LOS ANGELES—The Los Angeles County Board of Supervisors formally accepted a grant award for $163,200 from the South Coast Air Quality Management District on July 16. County officials will use the grant funding to acquire two vessel engines for the Sheriff’s Department of Technology and Support Division. The grant is part of the Carl Moyer Program.
Two marine vessel engines used at the Marina del Rey Sheriff’s Station do not meet current Environmental Protection Agency (EPA) requirements, according to county staff.
“The engines will be replaced with new engines meeting the new requirement.
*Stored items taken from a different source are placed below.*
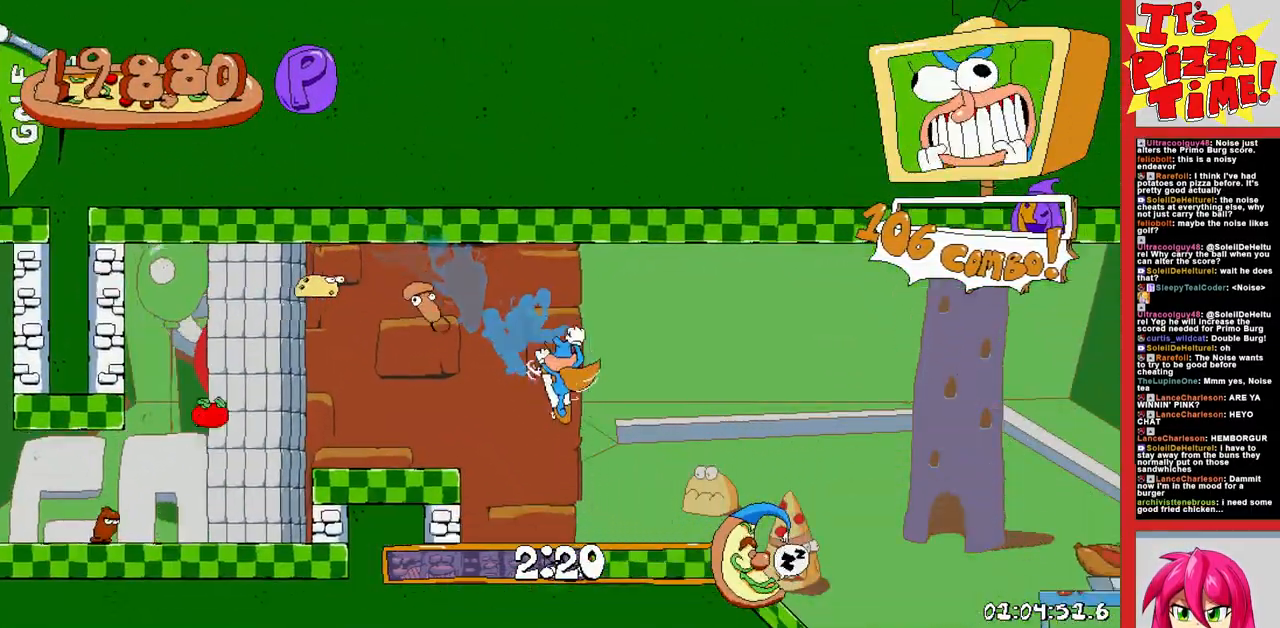
{"buttons": ["R1", "DPAD_RIGHT"], "events": []}
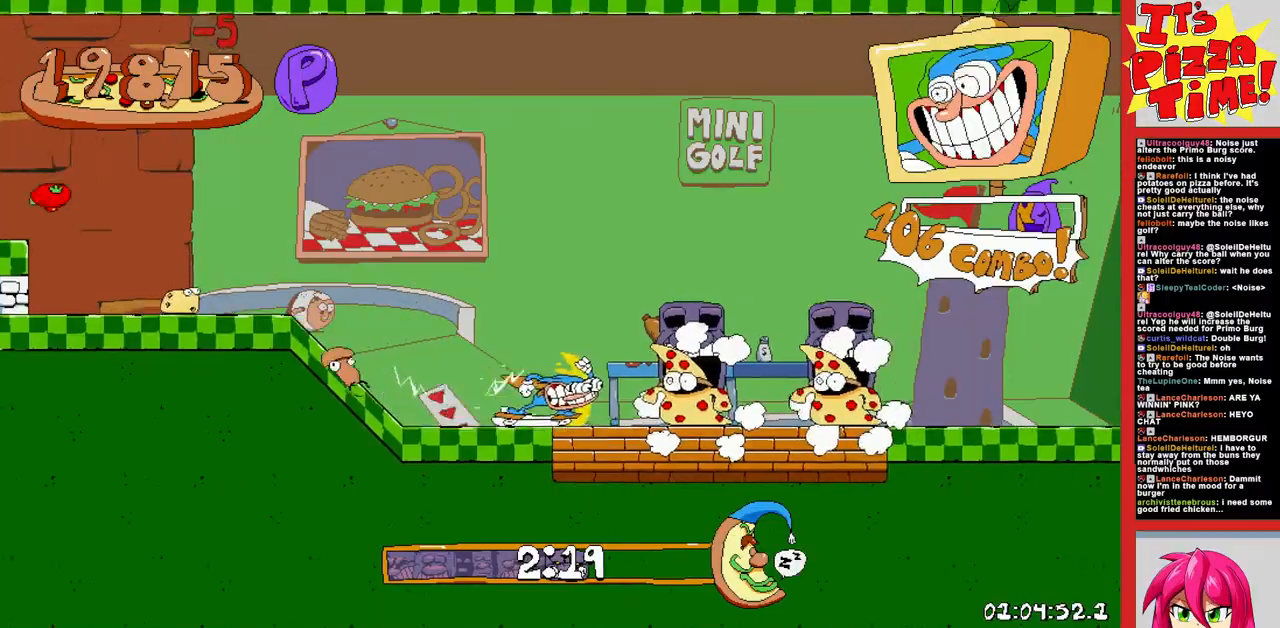
{"buttons": ["R1", "DPAD_RIGHT"], "events": []}
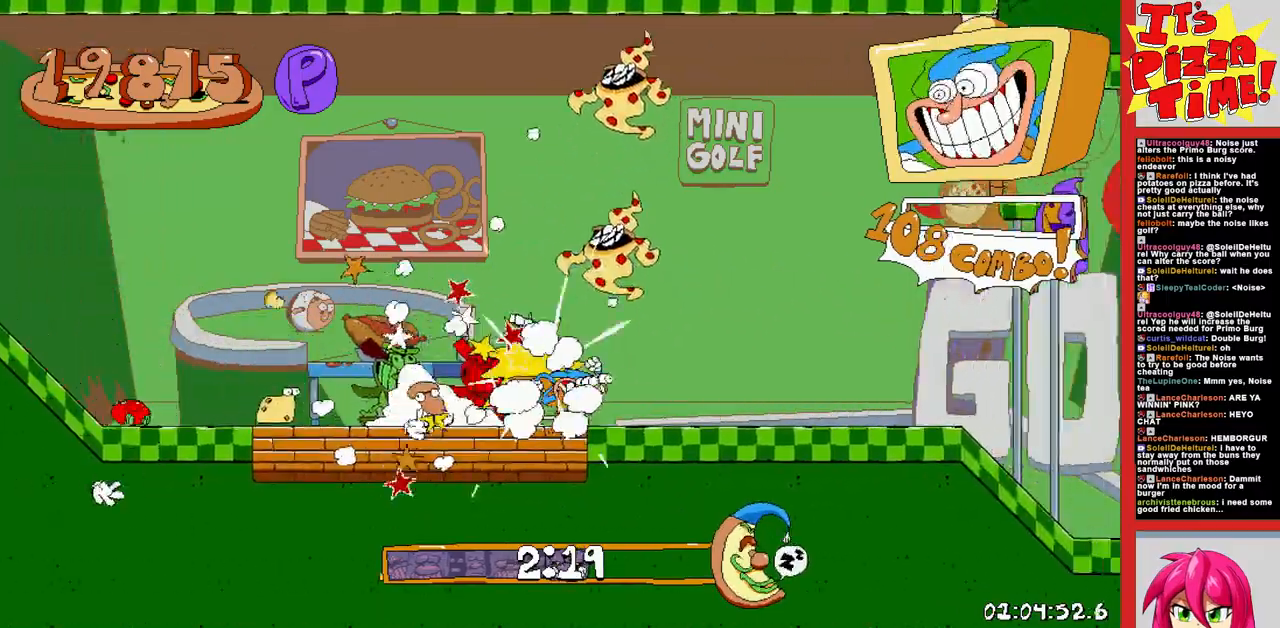
{"buttons": ["R1", "DPAD_RIGHT"], "events": []}
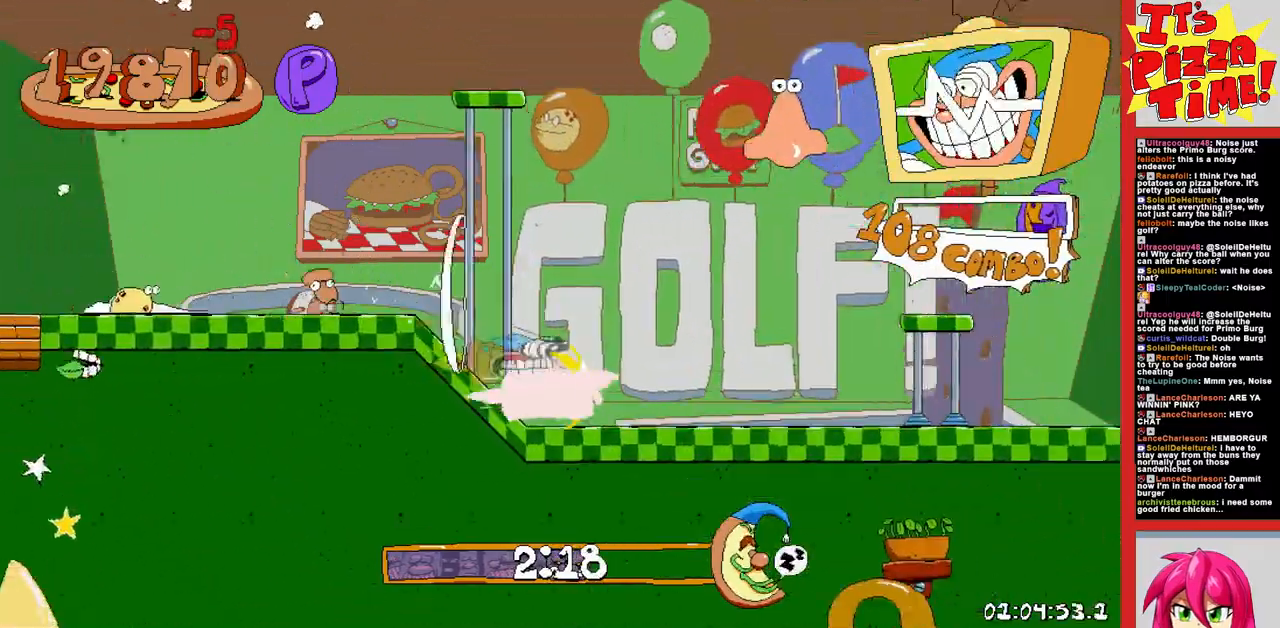
{"buttons": ["R1", "DPAD_RIGHT"], "events": []}
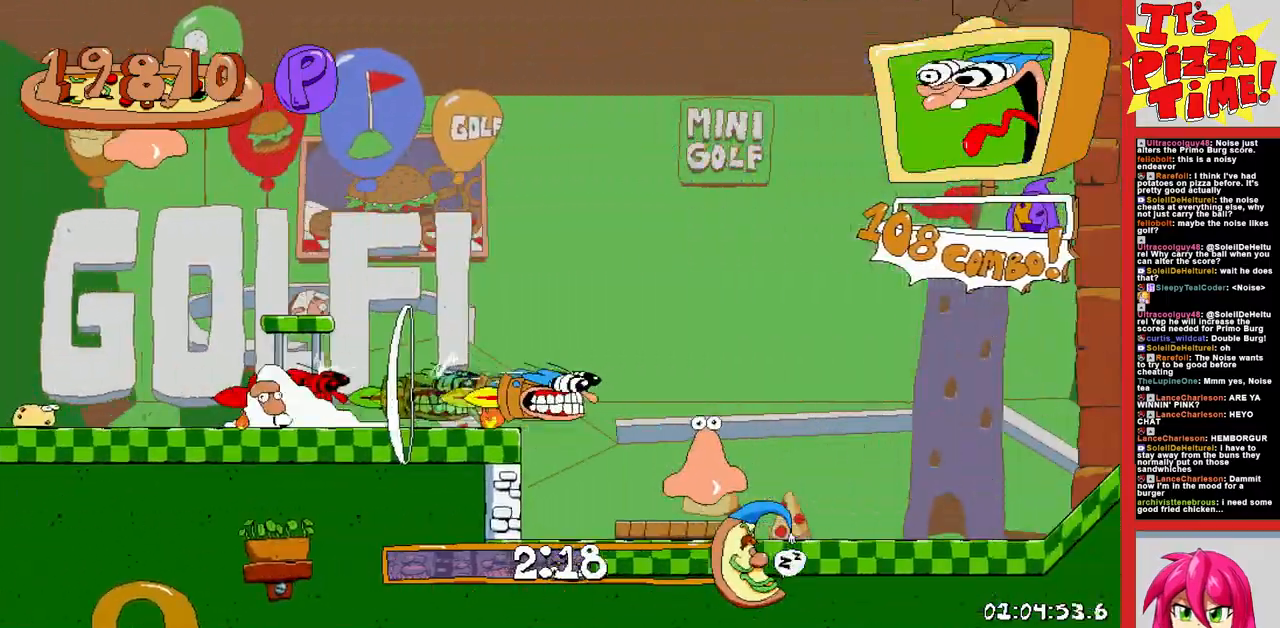
{"buttons": ["R1", "DPAD_RIGHT"], "events": []}
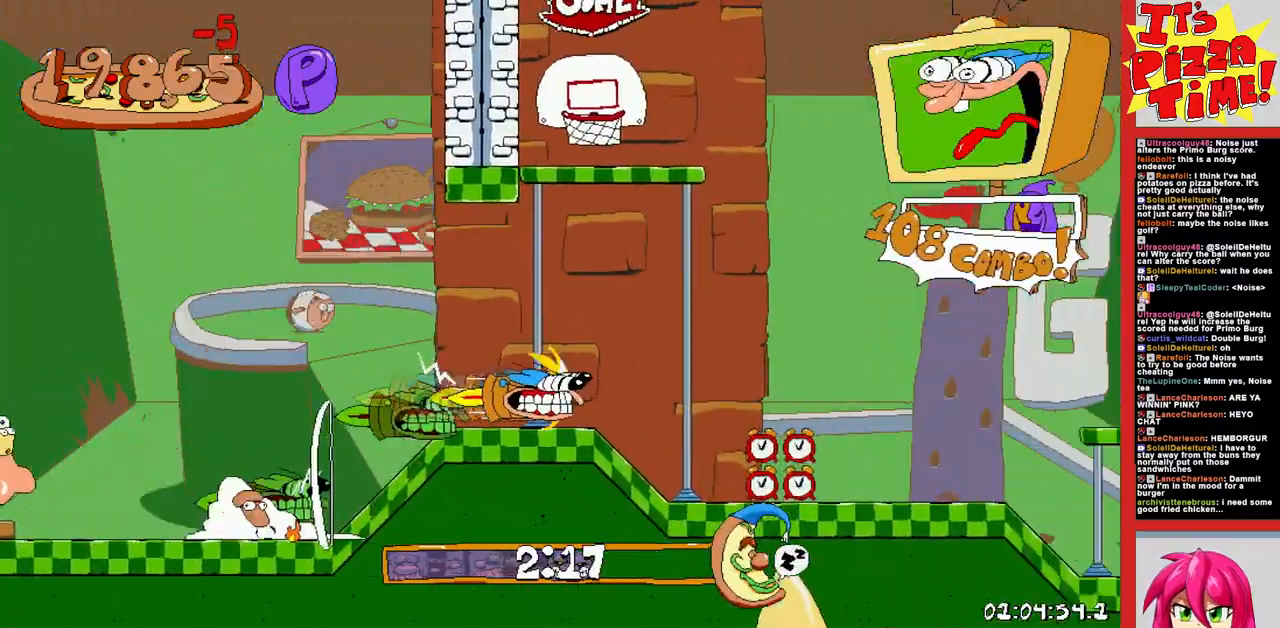
{"buttons": ["R1", "DPAD_RIGHT"], "events": []}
The two vessels will continue to be used for routine patrol duties by deputies at the Department’s Marina Del Rey Sheriff’s Station,” a letter jointly signed by Sheriff Alex Villanueva and Undersheriff Timothy K. Murakami said. “These deputies are responsible for a vast patrol area which extends from the Orange County line to the Ventura County line, including Catalina and San Clemente islands.
“Modern engines would make the vessels far more efficient, cleaner running and cost effective, and would better serve the citizens of the county,” the letter, which was sent to the Board of Supervisors, continued.
County officials, as part of receiving the grant, must provide the South Coast Air Quality Management District with annual vessel reports, starting June 15, 2020 and continuing through June 15, 2030. The reports would include updates on operational performance and repairs and maintenance performed.
The county must purchase, receive and pay for the engines by Dec. 15, 2019.
EPA mandated a set of standards for non-road diesel engines in 1994; more stringent standards were adopted between 2000 and 2008. The engines currently used by the Sheriff’s Department in Marina del Rey do not meet current EPA standards, according to county staff.
Federal environmental regulators established three tiers – Tier I, Tier II and Tier III – of standards for engines, all in the name of reducing emissions.
“The Tier standards are met through advance engine design with limited use of exhaust gas after treatment (oxidation catalysts),” Villanueva and Murakami stated in their joint letter to the Board of Supervisors. “The current engines used by the Department, purchased in 2005/2007, were manufactured by Moose Boat and do not meet the current EPA Tier Ill standards.”
The engines to be acquired with the accepted grant funds would meet the EPA’s current standards for emission reduction, which is classified as Tier III.
The Carl Moyer Program is officially the “Carl Moyer Memorial Air Quality Standards Attainment Program” and, according to the California Air Resources Board, “provides grant funding for cleaner-than-required engines, equipment and other sources of air pollution.”
As many as 35 local air districts implement the Carl Moyer Program, in association with the California Air Resources Board. More than $1 billion has been allocated to various agencies and districts under the program, with $60 million in grant funding awarded each year to clean up or replace “older polluting engines throughout California,” according to the Air Resources Board.